Thankfully, the film also presents an ensemble of dedicated animal lovers. A shepherd speaks lovingly of his flock. The sheep have been a passion for him since he was a kid and he cannot live without them, although the solitude that such a lifestyle brings makes the idea of a romance with him less enticing, he observes (and regrets). 

Elsewhere a beatific beekeeper attends to her hives, while live snakes are handled and lauded during a religious ceremony in Italy’s Abruzzo region. A falconer justifies his passion for the craft by equating the lack of freedom experienced by his hawks (birds that he clearly loves dearly) with the captivity that man is born into. 


“We wanted to have a broad view on the topic, to mix these the [academic] characters with other protagonists who live a more day-to-day concrete life with animals,” says Cattaneo.


A key participant in the film is Giovanni Ferretti, a founder member of the influential “philo-Sovietic punk band” CCCP that played in Italy from the early 80s to the mid-90s. These days, he lives once more in the Emilia-Romagna region of Italy where he was brought up. Ferretti has intense wizardly eyes and speaks with a passion for the animals he has loved since childhood. His forebears were all shepherds, he says, but his father died when he “was in the womb” and the farming connection was therefore lost. But then again, children have to do something different from their fathers, he continues, hence his ascension into agit ‘pop’ fame and status.

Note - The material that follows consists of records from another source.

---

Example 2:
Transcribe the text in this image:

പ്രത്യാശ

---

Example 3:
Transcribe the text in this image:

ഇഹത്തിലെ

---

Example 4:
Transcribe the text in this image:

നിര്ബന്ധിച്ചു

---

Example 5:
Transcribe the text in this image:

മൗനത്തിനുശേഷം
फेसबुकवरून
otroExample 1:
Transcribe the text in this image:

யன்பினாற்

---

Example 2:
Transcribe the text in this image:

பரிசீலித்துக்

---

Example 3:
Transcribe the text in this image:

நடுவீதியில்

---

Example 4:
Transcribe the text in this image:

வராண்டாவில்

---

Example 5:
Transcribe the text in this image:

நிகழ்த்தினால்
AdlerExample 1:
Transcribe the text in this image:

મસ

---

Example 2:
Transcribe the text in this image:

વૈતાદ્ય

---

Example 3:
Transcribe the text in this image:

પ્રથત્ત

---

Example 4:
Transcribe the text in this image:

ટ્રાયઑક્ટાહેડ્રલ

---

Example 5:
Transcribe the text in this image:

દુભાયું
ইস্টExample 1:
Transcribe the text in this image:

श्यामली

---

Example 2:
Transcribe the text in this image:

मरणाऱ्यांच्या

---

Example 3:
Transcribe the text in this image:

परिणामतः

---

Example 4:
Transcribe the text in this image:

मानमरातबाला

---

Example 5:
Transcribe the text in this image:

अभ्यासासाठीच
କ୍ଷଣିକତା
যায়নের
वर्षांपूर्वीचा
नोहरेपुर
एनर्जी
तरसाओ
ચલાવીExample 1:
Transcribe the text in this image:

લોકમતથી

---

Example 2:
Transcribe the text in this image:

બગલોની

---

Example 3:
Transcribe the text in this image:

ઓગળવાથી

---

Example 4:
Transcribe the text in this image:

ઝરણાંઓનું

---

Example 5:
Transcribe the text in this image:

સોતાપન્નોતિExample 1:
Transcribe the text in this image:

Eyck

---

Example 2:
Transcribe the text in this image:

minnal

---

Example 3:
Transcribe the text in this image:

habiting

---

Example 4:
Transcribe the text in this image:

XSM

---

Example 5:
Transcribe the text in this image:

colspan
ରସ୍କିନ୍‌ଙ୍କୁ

“But at a certain point he decided to quit his musical career,” says director Cattaneo. “He said he had been living in somebody else’s house for a while in his life, and that his real roots were back in his Apennine village.”


Now Ferretti lives a very private and reserved life, the director explains, but still he is continually pursued by journalists and photographers and therefore avoids media contact. But he was fascinated by the animal project and eventually extended his involvement so that the production could shoot with him within the winter and spring season.


The film is intriguingly book-ended by the tale and ultimate fate of a 17-ton white whale that is washed up onto a Sardinian beach. Such was the vastness of the carcass, the local authorities had no idea how to remove it. But the response of the public to it was instructive, Cattaneo explains of what he observed during their two day-shoot on the island, two months after the whale had first appeared.


“What we found was that there was this very respectful procession of people going to the whale, as a kind of tribute… a kind of mourning procession to the beach which was similar to a funeral for a man,” he says.


But the next day, something extraordinary happened, and the sea itself decided to reclaim the carcass, with no need for human intervention. “Yes, it worked on a symbolic level and on a filmic level,” concludes Cattaneo. “It seemed like a parable.”